**Instrucción:** Reescribe el pasaje del texto sobre los jornaleros agrícolas migrantes que empieza con "En México, la" y sigue hasta "a nueve millones.", y cambia "Encuesta Nacional de Jornaleros" por "Encuesta Nacional de Trabajadores Agrícolas".

10.12.2013

JORNALEROS AGRÍCOLAS MIGRANTES: Viajeros sin Futuro

ABRAHAM GARCÍA GÁRATE




MÉXICO ES UN PAÍS que vive un proceso de migración dinámico al interior de su territorio, teniendo como protagonistas principales a los jornaleros agrícolas migrantes. Son los peregrinos del hambre, los desheredados.

El hambre que padecen estas familias ha permitido que los productores agrícolas labren fortunas. Esta fuerza de trabajo, esta mano de obra casi gratis es la que necesitan para explotarlos como esclavos modernos. Entre más indefensos estén, más posibilidades existen para cometer abusos, engaños y tratos crueles e inhumanos que le garantizan a los empresarios agrícolas la obtención de ganancias fáciles y de alto rendimiento.

En México, la Encuesta Nacional de Jornaleros (ENJO 2009), arroja que dos millones 40 mil 414 personas se dedican a actividades agrícolas, quienes sumadas a los miembros de sus familias ascienden a más de nueve millones de personas en hogares jornaleros. La estimación del universo total de jornaleros en México consideró un promedio de 4.5 integrantes por hogar jornalero, tomando en cuenta los más de dos millones de jornaleros a nivel nacional y como máximo la misma cantidad de familias, se logró estimar la población jornalera superior a nueve millones.

**Líneas de datos:**

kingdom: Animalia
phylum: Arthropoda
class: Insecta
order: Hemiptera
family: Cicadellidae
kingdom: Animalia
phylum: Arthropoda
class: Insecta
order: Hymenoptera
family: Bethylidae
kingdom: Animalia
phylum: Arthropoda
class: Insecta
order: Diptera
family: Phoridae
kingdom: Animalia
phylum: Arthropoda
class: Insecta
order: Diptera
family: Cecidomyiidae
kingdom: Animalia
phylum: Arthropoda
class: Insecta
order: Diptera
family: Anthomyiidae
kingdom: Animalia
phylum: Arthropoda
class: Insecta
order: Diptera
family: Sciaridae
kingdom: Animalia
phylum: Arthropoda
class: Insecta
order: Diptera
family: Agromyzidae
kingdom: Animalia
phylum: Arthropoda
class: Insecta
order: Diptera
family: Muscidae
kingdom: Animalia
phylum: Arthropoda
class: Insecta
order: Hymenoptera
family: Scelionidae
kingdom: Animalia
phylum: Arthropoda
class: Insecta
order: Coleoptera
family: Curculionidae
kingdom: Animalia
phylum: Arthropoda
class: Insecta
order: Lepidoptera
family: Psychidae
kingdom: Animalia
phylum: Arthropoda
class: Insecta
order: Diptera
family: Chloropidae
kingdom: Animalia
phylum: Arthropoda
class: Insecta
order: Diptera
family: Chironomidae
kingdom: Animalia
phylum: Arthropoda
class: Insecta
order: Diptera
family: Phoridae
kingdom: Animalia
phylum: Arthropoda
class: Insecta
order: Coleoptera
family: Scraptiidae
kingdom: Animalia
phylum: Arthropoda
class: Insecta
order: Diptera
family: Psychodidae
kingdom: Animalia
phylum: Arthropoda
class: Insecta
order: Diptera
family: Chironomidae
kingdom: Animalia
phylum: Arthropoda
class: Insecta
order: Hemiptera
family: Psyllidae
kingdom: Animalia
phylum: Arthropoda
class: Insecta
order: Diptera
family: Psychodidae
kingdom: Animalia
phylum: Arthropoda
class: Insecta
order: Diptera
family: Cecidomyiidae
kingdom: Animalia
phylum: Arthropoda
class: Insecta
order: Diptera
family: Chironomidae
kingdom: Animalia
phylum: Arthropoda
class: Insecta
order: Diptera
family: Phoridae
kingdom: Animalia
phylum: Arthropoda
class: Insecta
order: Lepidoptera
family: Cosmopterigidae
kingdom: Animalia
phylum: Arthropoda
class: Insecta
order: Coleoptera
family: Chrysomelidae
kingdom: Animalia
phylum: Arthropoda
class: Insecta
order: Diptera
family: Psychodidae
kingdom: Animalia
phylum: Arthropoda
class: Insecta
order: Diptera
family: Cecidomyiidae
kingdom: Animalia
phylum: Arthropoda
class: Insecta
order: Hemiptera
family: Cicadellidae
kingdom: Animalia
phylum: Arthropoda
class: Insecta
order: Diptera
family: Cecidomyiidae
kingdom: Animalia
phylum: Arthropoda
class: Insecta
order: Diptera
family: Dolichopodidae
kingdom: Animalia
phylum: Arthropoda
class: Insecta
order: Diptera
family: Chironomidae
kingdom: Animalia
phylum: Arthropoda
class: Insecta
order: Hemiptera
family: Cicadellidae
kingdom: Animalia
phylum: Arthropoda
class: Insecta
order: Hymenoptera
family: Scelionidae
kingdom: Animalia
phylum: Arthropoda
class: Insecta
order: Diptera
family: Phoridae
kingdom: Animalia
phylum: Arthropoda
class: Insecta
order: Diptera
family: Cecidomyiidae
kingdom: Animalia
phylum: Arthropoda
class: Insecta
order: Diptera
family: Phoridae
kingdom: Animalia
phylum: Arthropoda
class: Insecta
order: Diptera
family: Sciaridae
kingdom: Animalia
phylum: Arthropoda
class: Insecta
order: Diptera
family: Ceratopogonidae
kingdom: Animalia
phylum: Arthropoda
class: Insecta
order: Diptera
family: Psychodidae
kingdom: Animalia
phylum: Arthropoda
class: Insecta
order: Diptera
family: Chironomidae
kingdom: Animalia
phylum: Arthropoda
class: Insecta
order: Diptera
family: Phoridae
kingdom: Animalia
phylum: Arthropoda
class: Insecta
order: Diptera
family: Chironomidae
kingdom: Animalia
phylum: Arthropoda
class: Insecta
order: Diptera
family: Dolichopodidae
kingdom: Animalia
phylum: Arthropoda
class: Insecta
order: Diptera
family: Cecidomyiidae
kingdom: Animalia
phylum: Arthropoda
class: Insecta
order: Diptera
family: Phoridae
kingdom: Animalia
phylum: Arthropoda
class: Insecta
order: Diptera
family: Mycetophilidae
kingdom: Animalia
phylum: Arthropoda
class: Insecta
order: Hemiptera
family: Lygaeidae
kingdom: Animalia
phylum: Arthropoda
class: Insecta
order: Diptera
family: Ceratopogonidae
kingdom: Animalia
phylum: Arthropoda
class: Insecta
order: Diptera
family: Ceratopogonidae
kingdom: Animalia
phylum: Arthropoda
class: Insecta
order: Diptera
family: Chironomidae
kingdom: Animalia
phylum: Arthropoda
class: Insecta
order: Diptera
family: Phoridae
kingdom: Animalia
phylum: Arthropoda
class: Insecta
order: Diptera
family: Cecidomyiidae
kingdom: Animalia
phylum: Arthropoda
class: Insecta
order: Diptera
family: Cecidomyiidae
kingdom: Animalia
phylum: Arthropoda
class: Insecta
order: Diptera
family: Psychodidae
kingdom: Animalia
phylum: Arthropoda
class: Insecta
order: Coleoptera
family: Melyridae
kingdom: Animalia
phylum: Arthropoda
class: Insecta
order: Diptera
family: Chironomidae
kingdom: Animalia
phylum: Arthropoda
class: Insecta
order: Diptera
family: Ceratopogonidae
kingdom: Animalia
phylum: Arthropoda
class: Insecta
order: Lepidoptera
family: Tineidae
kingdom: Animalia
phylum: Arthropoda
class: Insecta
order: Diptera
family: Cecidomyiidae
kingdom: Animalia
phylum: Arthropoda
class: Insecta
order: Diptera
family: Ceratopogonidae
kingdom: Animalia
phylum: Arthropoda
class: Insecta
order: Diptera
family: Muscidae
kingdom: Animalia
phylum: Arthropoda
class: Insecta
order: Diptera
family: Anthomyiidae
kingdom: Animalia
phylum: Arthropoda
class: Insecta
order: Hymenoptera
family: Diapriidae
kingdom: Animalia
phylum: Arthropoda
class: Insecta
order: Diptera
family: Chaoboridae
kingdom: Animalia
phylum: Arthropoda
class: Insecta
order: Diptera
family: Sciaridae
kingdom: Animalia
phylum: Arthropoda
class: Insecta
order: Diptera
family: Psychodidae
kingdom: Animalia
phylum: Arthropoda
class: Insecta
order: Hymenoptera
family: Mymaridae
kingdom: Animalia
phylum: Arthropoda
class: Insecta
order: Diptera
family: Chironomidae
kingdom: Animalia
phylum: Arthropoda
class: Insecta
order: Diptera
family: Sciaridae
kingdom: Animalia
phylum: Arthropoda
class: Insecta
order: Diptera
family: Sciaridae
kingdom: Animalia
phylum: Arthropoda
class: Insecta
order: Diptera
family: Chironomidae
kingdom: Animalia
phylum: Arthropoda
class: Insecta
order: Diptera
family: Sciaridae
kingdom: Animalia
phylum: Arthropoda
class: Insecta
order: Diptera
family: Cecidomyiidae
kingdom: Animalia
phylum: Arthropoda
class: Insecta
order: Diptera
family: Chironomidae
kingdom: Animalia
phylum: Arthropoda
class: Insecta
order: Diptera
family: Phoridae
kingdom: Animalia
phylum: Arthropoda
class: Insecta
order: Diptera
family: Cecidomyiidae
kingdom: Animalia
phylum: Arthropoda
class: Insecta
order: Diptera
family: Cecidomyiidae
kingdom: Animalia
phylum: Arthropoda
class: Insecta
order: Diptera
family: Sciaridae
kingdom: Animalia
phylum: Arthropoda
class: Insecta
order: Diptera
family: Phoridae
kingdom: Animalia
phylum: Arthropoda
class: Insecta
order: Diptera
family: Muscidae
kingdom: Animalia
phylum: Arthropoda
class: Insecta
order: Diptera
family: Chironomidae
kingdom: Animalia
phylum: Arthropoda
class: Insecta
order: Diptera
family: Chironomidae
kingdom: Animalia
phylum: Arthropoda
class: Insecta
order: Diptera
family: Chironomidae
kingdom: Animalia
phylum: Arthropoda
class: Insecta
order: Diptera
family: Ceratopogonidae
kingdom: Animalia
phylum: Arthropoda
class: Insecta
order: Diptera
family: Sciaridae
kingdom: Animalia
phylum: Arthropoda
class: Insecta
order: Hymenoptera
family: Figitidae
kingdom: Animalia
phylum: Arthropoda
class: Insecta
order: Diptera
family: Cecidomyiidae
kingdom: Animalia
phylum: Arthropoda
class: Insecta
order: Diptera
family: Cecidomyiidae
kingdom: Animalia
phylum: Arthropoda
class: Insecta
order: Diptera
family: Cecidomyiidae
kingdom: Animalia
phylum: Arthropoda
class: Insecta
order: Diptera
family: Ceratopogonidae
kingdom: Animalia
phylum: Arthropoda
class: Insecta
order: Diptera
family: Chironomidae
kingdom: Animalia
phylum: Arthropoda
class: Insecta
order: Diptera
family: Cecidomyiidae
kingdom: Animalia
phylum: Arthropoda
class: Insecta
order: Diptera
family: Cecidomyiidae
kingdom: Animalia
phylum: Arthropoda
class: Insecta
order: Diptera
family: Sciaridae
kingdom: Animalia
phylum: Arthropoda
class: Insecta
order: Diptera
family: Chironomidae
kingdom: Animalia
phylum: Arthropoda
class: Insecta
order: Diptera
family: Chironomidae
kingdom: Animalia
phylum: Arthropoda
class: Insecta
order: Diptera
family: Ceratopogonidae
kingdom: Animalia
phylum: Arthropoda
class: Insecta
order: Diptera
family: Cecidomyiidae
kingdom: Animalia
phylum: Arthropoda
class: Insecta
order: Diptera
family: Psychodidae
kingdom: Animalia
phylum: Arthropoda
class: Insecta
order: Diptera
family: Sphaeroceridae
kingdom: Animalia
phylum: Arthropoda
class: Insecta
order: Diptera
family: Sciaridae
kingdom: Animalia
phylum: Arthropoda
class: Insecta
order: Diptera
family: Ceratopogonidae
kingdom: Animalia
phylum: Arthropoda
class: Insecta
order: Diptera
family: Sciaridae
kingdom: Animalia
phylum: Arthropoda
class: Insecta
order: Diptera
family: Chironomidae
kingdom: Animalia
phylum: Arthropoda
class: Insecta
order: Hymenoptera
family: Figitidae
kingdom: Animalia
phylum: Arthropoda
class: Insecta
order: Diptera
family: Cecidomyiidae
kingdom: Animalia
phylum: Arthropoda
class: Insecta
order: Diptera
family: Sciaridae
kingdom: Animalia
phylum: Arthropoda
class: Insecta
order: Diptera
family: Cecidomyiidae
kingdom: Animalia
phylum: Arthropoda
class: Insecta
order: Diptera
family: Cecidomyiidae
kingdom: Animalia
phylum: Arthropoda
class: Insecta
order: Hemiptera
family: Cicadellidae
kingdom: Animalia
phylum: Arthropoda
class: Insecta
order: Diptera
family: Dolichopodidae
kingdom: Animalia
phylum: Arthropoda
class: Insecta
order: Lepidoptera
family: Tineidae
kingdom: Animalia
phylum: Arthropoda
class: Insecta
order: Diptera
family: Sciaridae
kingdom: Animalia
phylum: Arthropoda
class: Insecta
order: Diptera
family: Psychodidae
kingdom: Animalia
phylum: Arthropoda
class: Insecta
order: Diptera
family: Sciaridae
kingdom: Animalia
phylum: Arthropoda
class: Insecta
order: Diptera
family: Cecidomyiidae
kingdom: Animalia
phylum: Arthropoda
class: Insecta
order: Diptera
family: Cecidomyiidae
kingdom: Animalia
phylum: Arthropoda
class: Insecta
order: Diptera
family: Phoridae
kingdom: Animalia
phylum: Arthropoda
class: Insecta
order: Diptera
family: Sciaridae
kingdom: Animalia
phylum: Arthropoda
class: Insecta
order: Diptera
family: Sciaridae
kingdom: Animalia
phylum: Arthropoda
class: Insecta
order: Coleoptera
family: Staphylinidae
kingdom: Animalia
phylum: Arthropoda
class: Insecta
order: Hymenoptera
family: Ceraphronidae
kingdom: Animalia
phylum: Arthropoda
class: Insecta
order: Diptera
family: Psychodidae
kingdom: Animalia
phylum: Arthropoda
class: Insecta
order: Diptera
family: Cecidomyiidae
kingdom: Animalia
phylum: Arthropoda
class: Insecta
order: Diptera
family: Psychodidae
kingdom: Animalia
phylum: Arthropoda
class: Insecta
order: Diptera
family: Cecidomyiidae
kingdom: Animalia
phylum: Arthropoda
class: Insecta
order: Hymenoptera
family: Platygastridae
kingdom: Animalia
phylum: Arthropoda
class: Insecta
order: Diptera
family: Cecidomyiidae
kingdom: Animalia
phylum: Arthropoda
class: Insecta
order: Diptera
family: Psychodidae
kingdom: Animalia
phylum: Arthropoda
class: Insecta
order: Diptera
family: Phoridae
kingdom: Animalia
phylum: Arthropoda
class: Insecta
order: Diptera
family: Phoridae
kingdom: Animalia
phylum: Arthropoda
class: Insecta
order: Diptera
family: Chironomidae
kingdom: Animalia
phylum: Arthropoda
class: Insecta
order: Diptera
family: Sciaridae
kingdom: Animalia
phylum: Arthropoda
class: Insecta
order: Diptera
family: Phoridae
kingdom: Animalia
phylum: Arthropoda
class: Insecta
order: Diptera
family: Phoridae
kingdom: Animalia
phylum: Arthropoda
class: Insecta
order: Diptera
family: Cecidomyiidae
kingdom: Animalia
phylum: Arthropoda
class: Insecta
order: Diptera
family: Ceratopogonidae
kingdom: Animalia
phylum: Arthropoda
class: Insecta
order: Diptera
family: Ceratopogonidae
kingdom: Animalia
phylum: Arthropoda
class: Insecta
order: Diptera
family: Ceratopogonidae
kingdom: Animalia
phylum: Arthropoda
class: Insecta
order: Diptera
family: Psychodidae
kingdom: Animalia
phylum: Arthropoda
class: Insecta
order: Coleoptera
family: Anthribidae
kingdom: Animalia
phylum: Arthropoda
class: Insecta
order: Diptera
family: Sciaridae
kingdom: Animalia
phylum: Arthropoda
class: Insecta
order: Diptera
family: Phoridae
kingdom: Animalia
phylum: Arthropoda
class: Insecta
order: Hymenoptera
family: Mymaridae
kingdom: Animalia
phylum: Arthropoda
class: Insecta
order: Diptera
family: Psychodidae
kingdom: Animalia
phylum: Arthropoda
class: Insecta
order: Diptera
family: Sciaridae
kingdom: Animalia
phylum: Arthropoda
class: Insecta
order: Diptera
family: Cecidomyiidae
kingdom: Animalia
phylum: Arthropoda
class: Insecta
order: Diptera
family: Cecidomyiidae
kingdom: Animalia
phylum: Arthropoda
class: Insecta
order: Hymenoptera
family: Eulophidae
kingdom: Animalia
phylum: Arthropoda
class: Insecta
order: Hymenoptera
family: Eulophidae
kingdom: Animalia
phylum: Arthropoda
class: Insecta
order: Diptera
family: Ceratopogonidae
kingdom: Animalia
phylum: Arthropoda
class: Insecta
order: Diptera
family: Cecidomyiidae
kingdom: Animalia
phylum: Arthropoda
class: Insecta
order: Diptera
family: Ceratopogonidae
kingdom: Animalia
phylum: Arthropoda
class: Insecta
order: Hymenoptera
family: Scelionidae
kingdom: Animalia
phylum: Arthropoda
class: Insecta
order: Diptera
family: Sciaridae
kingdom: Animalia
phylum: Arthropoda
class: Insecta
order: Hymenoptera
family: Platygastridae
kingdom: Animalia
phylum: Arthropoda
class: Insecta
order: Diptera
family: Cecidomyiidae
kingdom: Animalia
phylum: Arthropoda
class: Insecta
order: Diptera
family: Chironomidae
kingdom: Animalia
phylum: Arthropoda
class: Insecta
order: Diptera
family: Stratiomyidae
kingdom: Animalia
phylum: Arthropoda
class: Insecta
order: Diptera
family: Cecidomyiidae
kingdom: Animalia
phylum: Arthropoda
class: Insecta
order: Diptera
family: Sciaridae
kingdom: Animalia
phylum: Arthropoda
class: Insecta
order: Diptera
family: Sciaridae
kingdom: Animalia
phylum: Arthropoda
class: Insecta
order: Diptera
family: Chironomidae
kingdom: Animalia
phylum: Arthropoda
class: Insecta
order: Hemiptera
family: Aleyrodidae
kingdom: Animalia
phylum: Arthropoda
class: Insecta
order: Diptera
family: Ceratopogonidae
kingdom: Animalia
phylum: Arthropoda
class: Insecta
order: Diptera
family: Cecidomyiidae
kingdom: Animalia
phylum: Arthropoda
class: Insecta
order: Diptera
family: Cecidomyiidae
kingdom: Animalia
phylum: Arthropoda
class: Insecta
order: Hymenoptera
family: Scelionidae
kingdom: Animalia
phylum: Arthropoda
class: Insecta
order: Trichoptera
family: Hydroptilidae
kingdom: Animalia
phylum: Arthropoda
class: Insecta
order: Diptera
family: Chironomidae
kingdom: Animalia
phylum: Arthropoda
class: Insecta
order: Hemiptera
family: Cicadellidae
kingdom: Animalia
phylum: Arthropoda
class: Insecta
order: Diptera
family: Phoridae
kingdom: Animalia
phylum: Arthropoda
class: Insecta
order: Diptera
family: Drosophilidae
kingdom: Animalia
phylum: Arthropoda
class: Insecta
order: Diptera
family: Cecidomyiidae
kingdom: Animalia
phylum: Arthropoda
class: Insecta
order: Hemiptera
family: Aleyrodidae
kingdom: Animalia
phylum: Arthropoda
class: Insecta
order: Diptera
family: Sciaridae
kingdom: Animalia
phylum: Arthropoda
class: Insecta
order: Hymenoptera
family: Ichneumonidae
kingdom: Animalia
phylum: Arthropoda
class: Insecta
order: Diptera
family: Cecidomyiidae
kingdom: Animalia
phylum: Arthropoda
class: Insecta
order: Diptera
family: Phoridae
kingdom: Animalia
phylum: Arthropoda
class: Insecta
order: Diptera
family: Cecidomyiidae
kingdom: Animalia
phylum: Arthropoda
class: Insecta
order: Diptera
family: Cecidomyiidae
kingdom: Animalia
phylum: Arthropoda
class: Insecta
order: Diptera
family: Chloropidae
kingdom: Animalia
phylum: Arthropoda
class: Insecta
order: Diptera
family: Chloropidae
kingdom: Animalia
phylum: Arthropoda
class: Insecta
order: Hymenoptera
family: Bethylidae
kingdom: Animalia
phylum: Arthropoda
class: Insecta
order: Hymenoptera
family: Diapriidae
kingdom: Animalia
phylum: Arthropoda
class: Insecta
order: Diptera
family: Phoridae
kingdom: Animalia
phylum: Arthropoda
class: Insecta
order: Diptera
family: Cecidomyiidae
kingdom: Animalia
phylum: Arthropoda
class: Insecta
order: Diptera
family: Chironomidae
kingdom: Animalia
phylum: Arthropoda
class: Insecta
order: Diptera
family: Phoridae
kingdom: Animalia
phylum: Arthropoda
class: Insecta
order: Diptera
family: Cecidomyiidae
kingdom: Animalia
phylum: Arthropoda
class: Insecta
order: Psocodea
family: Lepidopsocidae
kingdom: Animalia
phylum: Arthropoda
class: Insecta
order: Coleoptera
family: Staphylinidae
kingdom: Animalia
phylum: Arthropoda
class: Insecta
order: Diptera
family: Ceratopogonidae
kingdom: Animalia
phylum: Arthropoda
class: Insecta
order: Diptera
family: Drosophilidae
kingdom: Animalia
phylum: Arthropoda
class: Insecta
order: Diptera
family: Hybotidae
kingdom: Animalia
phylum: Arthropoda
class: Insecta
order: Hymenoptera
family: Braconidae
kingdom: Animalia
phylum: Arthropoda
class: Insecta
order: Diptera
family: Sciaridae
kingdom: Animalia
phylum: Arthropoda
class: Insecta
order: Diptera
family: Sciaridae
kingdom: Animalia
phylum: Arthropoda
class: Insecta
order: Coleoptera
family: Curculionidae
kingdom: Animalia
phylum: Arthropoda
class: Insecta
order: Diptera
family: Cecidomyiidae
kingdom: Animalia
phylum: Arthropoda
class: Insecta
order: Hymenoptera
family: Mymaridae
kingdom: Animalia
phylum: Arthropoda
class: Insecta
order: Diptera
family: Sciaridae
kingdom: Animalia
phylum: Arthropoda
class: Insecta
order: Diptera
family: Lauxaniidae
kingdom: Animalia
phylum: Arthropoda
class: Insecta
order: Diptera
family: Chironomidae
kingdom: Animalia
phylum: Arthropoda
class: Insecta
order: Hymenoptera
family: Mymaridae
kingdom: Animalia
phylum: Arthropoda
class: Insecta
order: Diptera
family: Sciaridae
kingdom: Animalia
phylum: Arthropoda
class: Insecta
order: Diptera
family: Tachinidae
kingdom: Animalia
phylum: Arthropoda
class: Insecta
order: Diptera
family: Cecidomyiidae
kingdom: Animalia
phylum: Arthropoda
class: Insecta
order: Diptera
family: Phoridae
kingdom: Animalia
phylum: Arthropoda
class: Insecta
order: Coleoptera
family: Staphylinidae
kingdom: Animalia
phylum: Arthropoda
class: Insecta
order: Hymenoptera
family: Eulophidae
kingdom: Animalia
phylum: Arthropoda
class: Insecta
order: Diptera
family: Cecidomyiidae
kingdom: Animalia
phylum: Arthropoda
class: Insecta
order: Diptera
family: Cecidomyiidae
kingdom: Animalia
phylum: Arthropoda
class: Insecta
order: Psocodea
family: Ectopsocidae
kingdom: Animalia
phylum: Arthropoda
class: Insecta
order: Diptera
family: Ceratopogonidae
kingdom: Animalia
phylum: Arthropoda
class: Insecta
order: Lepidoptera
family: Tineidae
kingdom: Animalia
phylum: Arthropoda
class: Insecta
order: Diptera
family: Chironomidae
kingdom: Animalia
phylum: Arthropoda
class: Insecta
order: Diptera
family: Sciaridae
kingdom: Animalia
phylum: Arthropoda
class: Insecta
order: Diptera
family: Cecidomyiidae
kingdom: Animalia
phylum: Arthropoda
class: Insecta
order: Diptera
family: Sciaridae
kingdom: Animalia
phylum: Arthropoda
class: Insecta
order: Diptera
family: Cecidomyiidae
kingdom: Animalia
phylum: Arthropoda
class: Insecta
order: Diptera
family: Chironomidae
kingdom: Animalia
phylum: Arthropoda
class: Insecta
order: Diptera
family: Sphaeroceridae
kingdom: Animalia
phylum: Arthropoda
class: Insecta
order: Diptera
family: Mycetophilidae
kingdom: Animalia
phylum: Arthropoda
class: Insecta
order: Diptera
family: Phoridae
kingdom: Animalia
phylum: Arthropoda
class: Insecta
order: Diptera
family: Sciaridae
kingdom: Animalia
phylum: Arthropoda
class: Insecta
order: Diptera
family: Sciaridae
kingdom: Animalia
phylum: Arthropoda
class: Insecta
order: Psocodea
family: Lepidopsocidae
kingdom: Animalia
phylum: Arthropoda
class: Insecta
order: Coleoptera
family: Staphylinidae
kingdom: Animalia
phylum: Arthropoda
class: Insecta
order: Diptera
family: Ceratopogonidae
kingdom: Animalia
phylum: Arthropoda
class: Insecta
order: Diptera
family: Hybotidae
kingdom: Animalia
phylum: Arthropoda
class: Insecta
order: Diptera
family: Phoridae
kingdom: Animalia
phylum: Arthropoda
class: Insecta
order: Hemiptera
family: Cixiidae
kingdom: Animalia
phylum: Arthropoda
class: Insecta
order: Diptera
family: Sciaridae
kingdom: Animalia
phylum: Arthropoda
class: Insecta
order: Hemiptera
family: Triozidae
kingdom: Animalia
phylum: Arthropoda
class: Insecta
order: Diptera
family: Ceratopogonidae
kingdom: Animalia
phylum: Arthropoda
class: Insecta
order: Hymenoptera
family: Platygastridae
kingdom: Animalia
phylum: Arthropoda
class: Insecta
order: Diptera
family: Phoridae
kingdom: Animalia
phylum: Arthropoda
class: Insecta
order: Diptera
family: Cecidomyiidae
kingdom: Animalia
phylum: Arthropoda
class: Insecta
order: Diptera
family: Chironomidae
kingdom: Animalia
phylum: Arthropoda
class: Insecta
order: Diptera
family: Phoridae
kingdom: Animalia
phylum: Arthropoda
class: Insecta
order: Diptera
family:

**Solución:**
En México, la Encuesta Nacional de Trabajadores Agrícolas (ENJO 2009), arroja que dos millones 40 mil 414 personas se dedican a actividades agrícolas, quienes sumadas a los miembros de sus familias ascienden a más de nueve millones de personas en hogares jornaleros. La estimación del universo total de jornaleros en México consideró un promedio de 4.5 integrantes por hogar jornalero, tomando en cuenta los más de dos millones de jornaleros a nivel nacional y como máximo la misma cantidad de familias, se logró estimar la población jornalera superior a nueve millones.